## TASK 1
In the passage on global features in perception, when did processing of the small letters come before processing of the large letter?
## TASK 2
Put the records into a numbered list, from the start of the records through the line that contains "black ellipse at", both ends included. Leave the pictures out.

The kind of stimulus used by Navon (1977) to demonstrate the importance of global features in perception.

as the one shown in Figure 4.2. In one of his studies, participants had to decide as rapidly as possible on some trials whether the large letter was an "H" or an "S"; on other trials, they had to decide whether the small letters were Hs or Ss. Performance speed with the small letters was greatly slowed when the large letter was different from the small letters. In contrast, decision speed with the large letter was unaffected by the nature of the small letters. According to Navon (1977, p. 354), these findings indicate that, "perceptual processes are temporally organised so that they proceed from global structuring towards more and more fine-grained analysis. In other words, a scene is decomposed rather than built up."

Some of the available evidence is inconsistent with Navon's conclusion. Kinchla and Wolfe (1979) used stimuli of a similar nature to those of Navon (1977), but of variable size. When the large letter was very large, processing of the small letters preceded processing of the large letter. They argued that global processing occurs prior to more detailed processing only when the global structure of a pattern or object can be ascertained by a single eye fixation.

## MATERIAL PROVIDED

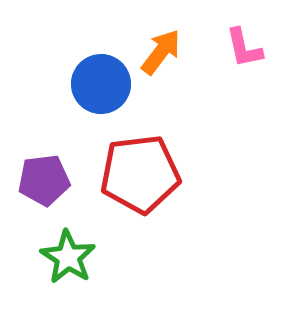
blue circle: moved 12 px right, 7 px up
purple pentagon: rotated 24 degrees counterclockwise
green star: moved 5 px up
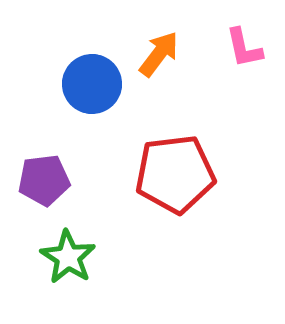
orange arrow: moved 2 px left, 2 px down
blue circle: moved 9 px left
red pentagon: moved 35 px right
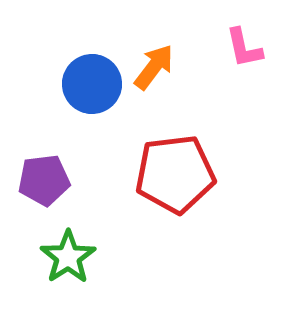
orange arrow: moved 5 px left, 13 px down
green star: rotated 6 degrees clockwise
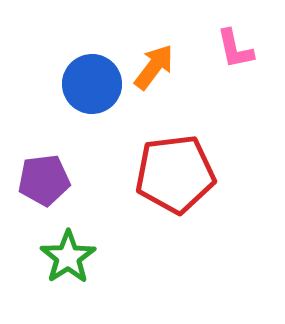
pink L-shape: moved 9 px left, 1 px down
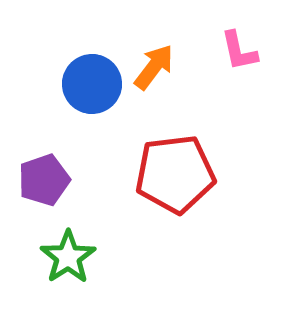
pink L-shape: moved 4 px right, 2 px down
purple pentagon: rotated 12 degrees counterclockwise
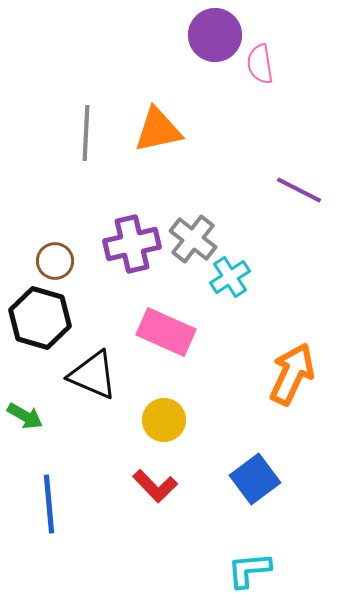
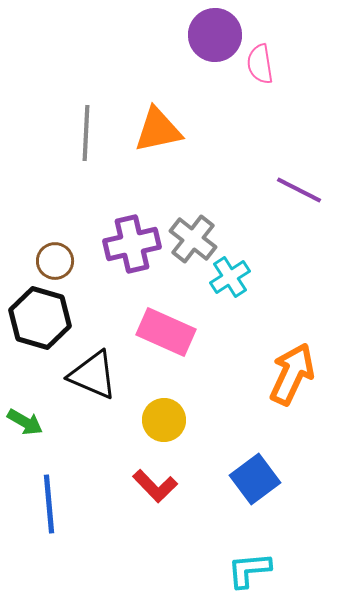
green arrow: moved 6 px down
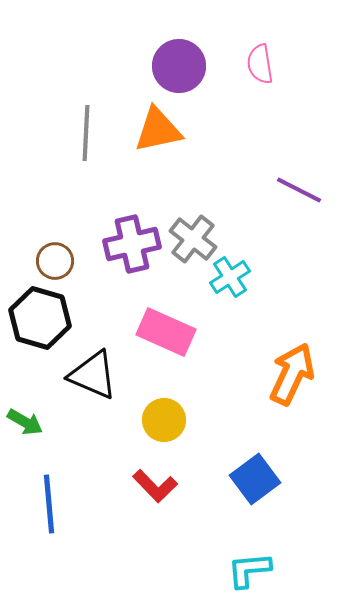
purple circle: moved 36 px left, 31 px down
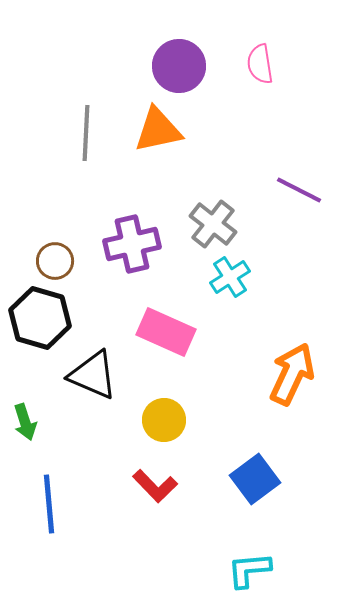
gray cross: moved 20 px right, 15 px up
green arrow: rotated 42 degrees clockwise
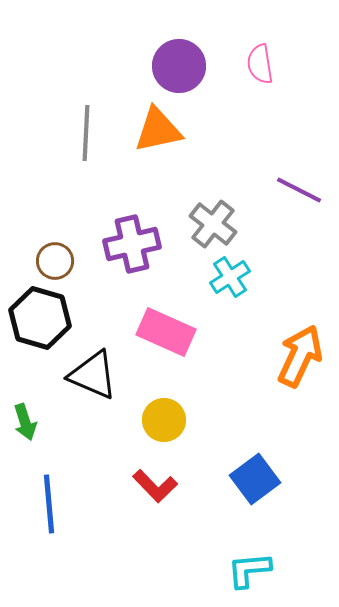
orange arrow: moved 8 px right, 18 px up
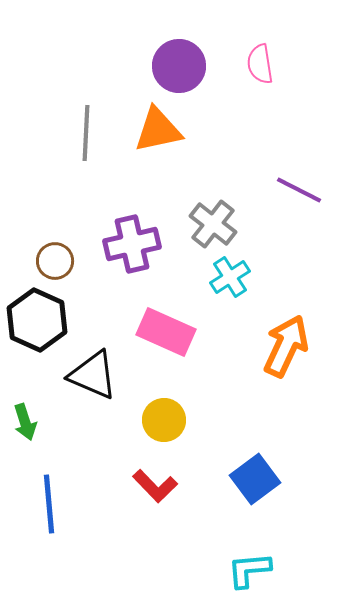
black hexagon: moved 3 px left, 2 px down; rotated 8 degrees clockwise
orange arrow: moved 14 px left, 10 px up
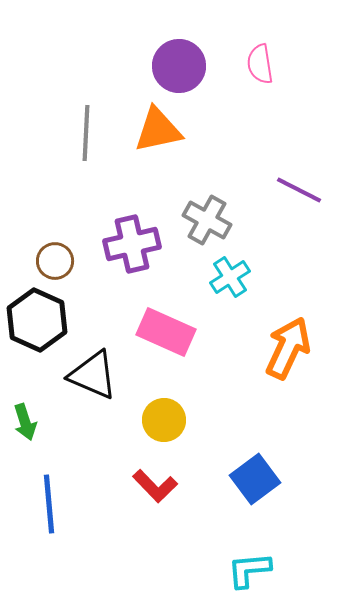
gray cross: moved 6 px left, 4 px up; rotated 9 degrees counterclockwise
orange arrow: moved 2 px right, 2 px down
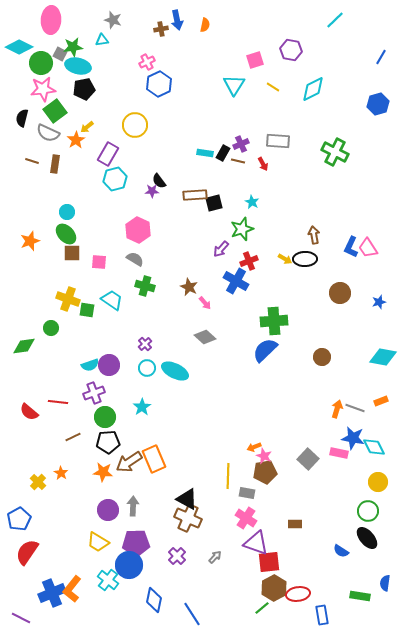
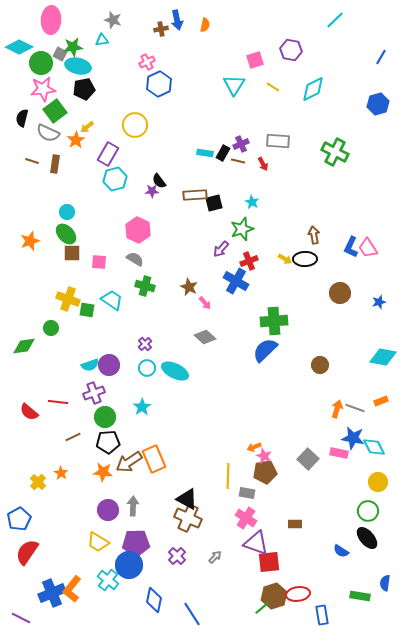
brown circle at (322, 357): moved 2 px left, 8 px down
brown hexagon at (274, 588): moved 8 px down; rotated 10 degrees clockwise
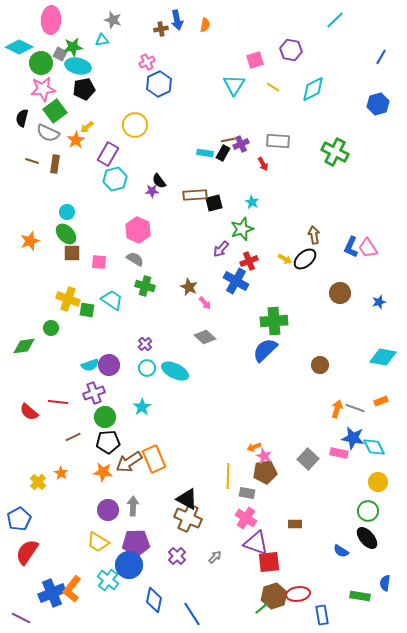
brown line at (238, 161): moved 10 px left, 21 px up; rotated 24 degrees counterclockwise
black ellipse at (305, 259): rotated 40 degrees counterclockwise
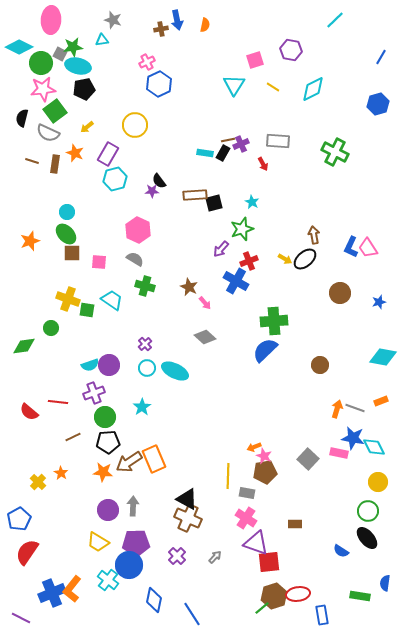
orange star at (76, 140): moved 1 px left, 13 px down; rotated 18 degrees counterclockwise
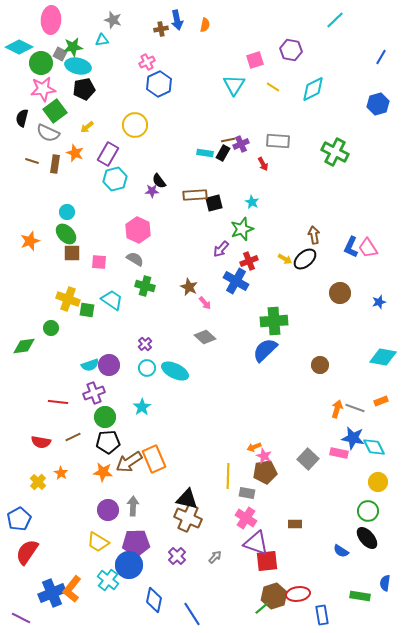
red semicircle at (29, 412): moved 12 px right, 30 px down; rotated 30 degrees counterclockwise
black triangle at (187, 499): rotated 15 degrees counterclockwise
red square at (269, 562): moved 2 px left, 1 px up
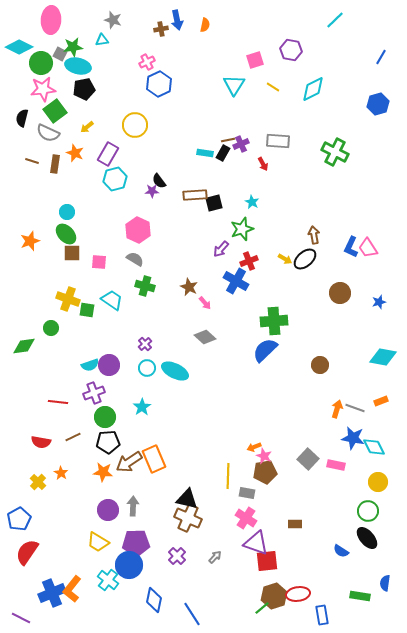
pink rectangle at (339, 453): moved 3 px left, 12 px down
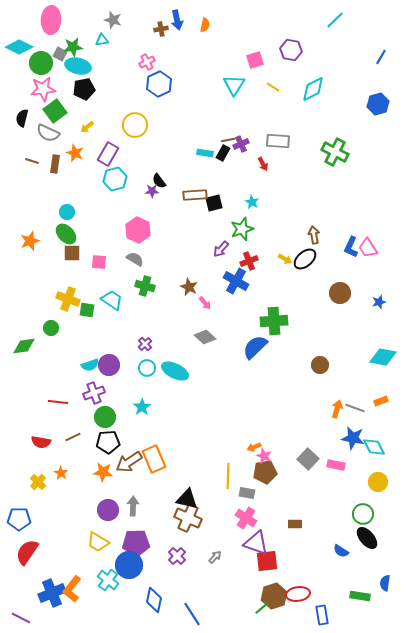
blue semicircle at (265, 350): moved 10 px left, 3 px up
green circle at (368, 511): moved 5 px left, 3 px down
blue pentagon at (19, 519): rotated 30 degrees clockwise
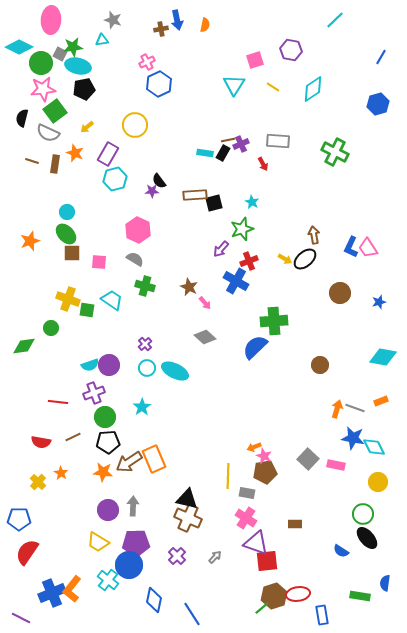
cyan diamond at (313, 89): rotated 8 degrees counterclockwise
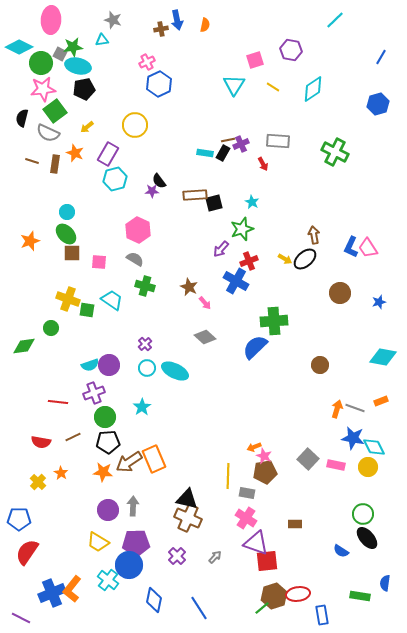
yellow circle at (378, 482): moved 10 px left, 15 px up
blue line at (192, 614): moved 7 px right, 6 px up
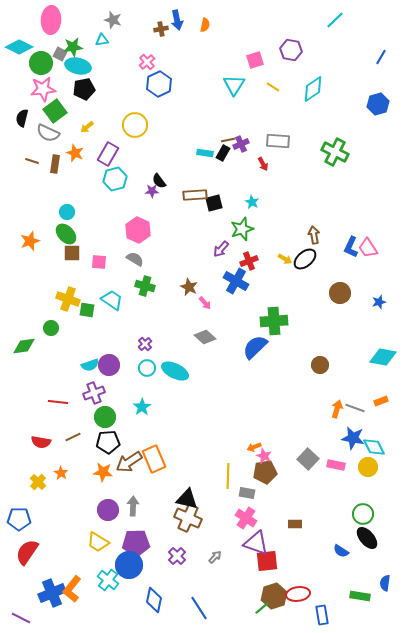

## WRITTEN SOLUTION 1
When the large letter was very large.

## WRITTEN SOLUTION 2
1. blue circle: moved 12 px right, 7 px up
2. purple pentagon: rotated 24 degrees counterclockwise
3. green star: moved 5 px up
4. orange arrow: moved 2 px left, 2 px down
5. blue circle: moved 9 px left
6. red pentagon: moved 35 px right
7. orange arrow: moved 5 px left, 13 px down
8. green star: rotated 6 degrees clockwise
9. pink L-shape: moved 9 px left, 1 px down
10. pink L-shape: moved 4 px right, 2 px down
11. purple pentagon: rotated 12 degrees counterclockwise
12. green arrow: moved 6 px down
13. purple circle: moved 36 px left, 31 px down
14. gray cross: moved 20 px right, 15 px up
15. green arrow: rotated 42 degrees clockwise
16. orange arrow: moved 8 px right, 18 px up
17. black hexagon: moved 3 px left, 2 px down; rotated 8 degrees clockwise
18. orange arrow: moved 14 px left, 10 px up
19. gray cross: moved 6 px left, 4 px up; rotated 9 degrees counterclockwise
20. orange arrow: moved 2 px right, 2 px down
21. brown circle at (322, 357): moved 2 px left, 8 px down
22. brown hexagon at (274, 588): moved 8 px down; rotated 10 degrees clockwise
23. brown line at (238, 161): moved 10 px left, 21 px up; rotated 24 degrees counterclockwise
24. black ellipse at (305, 259): rotated 40 degrees counterclockwise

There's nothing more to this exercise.